» Study text:

The Chesapeake Bay is home to a great variety of animal and plant life, providing food, water, cover, and nesting or nursery areas for more than 3,000 migratory and resident wildlife species.
Oysters, which purify the Bay by straining algae from water for food and whose reefs provide food and habitat for scores of marine animals and plants, are at just two percent of historic population. The Blue crab population is also well below historic levels.
Other Bay wildlife includes:
- Waterfowl and other birds migrating along the Atlantic Flyway, such as tundra swans, Canada geese, and a variety of ducks
- Bald eagles, and the world’s largest population of osprey, more than 2,000 nesting pairs
- Bottlenose dolphins
- Reptiles and amphibians including the diamondback Terrapin, from which University of Maryland sports teams take their nickname, more than 40 types of snakes, and numerous varieties of frogs, toads, salamanders, and newts
- Marine species, including bluefish, weakfish, croaker, menhaden, flounder, and spot
- Land mammals: white-tailed and sika deer, bobcats, rabbits, muskrat, red fox, and otter
The Bay is also home to 14 species of underwater grasses, vital as habitat for aquatic animals, food, and producers of oxygen. Plants in the Bay’s tidal wetlands include:
- Smooth cordgrass, saltmeadow cordgrass, black needlerush, saltgrass, or marsh elder; plants along the water’s edge include wild rice, arrow arum, pickerel weed, and pond lily, cattail and big cordgrass
- Nontidal wetlands contain bulrush, broad-leaved cattail, jewel weed, spike rushes, and sedges. Forested wetlands are commonly home to trees such as red maple, black gum, river birch, black willow, Atlantic white cedar, and bald cypress. Willows, alders, and button bushes are types of shrubs present in forested wetlands.

» What the task requires: Quote the passage on Chesapeake Bay wildlife between "Oysters, which purify" and "below historic levels.", inclusive. The material that follows comes from a separate source, unrelated to the text above.

» Listed records:
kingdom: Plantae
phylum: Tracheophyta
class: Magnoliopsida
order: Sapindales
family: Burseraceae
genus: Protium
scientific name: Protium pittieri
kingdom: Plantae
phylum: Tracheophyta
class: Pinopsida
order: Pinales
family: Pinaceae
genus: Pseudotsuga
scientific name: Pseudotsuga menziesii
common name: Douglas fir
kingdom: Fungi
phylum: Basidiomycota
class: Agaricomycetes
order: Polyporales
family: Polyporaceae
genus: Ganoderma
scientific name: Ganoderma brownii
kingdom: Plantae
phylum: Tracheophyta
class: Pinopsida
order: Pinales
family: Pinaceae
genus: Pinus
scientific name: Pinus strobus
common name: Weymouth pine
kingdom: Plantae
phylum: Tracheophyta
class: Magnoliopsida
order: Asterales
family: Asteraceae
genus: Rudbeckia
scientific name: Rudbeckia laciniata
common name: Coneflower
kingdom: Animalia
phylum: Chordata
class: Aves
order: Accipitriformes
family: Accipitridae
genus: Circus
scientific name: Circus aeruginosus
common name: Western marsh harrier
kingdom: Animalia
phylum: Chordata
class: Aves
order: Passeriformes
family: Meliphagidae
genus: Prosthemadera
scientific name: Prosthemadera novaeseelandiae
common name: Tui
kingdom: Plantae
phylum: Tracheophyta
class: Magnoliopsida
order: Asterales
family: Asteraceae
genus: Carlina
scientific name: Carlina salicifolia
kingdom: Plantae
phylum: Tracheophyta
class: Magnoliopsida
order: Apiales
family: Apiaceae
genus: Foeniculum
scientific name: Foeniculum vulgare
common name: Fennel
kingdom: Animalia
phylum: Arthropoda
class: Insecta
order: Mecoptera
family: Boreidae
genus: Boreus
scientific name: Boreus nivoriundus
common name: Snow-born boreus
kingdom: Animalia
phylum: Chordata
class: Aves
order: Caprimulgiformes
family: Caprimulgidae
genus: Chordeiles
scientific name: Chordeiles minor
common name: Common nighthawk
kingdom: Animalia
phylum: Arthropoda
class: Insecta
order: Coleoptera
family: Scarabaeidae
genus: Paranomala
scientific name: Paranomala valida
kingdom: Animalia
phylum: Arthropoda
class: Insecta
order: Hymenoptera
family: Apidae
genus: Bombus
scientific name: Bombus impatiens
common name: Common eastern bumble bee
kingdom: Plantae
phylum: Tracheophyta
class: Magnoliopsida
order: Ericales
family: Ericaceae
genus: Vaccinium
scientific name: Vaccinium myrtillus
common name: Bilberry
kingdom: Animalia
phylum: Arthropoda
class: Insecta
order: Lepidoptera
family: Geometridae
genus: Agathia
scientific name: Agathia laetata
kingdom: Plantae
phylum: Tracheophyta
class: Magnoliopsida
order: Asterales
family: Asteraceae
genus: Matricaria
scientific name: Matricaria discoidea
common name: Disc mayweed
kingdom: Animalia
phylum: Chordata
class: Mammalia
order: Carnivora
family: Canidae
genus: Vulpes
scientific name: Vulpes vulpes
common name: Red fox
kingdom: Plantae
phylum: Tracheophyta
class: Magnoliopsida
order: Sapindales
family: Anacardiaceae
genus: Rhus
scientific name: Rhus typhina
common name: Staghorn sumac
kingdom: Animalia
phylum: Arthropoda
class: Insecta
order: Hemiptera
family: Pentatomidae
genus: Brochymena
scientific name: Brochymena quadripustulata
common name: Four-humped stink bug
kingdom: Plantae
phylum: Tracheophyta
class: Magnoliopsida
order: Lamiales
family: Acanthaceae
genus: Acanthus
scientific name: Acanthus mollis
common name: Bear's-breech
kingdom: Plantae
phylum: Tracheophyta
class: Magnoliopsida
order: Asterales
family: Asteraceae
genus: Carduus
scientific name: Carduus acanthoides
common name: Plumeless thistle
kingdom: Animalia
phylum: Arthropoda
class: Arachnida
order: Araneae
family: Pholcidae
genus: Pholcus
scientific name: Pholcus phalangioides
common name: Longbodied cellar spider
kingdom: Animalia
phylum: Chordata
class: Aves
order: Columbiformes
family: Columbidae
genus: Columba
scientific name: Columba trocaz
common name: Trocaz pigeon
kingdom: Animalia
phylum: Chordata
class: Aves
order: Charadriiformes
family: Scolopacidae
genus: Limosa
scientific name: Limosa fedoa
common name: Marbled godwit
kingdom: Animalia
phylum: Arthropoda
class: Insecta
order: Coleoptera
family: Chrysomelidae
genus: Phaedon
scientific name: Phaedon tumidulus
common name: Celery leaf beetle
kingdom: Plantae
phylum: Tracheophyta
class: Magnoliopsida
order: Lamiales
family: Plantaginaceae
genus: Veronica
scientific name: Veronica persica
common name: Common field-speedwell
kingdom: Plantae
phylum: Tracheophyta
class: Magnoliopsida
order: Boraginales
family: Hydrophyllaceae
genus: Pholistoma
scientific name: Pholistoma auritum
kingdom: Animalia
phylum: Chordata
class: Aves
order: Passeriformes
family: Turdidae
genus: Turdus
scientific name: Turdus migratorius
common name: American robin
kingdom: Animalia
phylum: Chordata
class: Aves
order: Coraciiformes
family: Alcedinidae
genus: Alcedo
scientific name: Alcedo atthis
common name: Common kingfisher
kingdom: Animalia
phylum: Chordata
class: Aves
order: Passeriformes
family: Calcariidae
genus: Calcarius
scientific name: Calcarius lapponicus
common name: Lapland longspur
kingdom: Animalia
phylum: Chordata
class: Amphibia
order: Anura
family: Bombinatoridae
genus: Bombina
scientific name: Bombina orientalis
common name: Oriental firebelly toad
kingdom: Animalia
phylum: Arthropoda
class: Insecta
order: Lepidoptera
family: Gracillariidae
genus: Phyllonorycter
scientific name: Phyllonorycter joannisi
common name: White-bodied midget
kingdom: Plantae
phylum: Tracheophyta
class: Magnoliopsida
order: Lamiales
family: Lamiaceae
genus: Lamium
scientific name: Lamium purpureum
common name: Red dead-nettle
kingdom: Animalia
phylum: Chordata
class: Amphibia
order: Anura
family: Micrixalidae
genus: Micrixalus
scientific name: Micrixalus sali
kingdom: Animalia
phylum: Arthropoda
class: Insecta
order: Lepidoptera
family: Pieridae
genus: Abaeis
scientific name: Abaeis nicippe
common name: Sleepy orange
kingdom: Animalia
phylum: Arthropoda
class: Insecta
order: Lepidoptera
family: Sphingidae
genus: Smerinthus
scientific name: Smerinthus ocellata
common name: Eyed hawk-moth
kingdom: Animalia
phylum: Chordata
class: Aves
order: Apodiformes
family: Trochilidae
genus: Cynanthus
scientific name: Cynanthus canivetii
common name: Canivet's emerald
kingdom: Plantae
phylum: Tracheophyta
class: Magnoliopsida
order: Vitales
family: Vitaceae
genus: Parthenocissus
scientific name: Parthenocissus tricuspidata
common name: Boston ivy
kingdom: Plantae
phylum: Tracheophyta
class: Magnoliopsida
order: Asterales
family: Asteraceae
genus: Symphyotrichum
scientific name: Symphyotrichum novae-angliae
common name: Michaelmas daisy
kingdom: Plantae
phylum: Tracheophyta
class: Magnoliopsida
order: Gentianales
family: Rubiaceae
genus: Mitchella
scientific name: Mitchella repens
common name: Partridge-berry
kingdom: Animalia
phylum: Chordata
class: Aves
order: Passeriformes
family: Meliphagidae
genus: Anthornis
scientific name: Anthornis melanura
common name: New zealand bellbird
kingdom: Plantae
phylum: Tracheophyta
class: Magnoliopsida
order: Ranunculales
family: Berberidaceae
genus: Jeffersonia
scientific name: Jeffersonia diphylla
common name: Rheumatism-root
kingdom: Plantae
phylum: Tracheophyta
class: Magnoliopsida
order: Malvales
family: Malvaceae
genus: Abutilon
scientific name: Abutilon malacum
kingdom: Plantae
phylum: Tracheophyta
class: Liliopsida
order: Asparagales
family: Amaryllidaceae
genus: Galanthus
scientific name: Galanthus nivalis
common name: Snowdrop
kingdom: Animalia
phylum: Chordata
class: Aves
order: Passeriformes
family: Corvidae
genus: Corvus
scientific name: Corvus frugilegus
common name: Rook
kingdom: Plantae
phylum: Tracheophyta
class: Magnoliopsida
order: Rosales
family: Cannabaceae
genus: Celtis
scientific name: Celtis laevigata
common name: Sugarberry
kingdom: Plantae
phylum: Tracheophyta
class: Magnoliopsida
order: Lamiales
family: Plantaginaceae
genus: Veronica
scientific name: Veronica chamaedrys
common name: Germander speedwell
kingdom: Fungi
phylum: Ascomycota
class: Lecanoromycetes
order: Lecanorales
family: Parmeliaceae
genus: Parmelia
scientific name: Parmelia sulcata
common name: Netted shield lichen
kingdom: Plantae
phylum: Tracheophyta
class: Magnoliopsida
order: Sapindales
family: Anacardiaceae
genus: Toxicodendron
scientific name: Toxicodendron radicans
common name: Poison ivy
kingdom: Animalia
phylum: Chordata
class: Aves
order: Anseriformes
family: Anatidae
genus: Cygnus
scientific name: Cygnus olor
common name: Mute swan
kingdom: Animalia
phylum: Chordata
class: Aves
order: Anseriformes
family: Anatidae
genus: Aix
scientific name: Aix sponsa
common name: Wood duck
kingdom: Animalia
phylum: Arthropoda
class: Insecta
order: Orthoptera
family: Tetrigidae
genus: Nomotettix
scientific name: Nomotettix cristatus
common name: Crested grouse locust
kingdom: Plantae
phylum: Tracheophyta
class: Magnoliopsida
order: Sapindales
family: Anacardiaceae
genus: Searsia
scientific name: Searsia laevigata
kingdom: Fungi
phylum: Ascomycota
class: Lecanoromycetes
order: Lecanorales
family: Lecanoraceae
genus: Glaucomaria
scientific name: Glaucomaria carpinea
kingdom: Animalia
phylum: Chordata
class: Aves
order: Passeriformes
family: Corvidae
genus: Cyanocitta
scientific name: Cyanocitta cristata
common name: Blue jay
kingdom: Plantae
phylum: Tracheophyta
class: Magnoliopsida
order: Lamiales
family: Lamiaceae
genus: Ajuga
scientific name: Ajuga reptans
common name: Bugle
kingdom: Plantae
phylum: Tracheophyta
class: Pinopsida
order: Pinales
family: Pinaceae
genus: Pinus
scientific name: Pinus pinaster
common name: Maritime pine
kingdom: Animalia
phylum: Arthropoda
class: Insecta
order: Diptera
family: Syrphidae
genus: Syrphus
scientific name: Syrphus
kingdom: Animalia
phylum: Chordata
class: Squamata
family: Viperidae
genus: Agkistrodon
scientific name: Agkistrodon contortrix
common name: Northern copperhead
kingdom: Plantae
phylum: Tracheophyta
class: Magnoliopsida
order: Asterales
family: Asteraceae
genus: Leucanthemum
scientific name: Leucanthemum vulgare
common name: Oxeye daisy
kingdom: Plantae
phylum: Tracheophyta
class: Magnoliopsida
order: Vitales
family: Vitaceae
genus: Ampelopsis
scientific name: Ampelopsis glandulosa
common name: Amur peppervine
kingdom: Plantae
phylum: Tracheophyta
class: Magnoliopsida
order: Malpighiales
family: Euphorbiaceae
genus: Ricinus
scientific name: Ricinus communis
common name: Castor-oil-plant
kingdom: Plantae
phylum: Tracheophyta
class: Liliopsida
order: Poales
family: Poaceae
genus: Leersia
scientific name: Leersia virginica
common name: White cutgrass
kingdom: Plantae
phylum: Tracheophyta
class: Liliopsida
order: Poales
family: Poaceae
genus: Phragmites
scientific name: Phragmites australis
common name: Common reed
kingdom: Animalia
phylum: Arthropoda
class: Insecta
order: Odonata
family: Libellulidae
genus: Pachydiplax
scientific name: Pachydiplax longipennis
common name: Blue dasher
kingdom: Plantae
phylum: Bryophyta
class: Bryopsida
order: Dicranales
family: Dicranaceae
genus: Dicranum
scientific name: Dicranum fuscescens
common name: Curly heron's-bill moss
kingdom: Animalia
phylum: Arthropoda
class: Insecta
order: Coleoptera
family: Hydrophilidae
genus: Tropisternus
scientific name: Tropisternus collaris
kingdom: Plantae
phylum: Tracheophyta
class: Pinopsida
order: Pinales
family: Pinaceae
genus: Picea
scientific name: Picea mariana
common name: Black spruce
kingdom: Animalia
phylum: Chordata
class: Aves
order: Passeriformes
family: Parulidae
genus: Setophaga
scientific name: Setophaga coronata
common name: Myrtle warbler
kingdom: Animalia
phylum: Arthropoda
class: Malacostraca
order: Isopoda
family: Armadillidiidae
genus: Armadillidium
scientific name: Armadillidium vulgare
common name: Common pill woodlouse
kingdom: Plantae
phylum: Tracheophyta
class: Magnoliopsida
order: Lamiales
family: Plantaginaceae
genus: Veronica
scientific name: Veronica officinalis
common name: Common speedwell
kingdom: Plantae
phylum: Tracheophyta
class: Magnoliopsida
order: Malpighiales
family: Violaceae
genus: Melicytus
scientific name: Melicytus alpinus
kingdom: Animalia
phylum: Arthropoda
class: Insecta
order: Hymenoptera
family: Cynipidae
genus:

» Task result:
Oysters, which purify the Bay by straining algae from water for food and whose reefs provide food and habitat for scores of marine animals and plants, are at just two percent of historic population. The Blue crab population is also well below historic levels.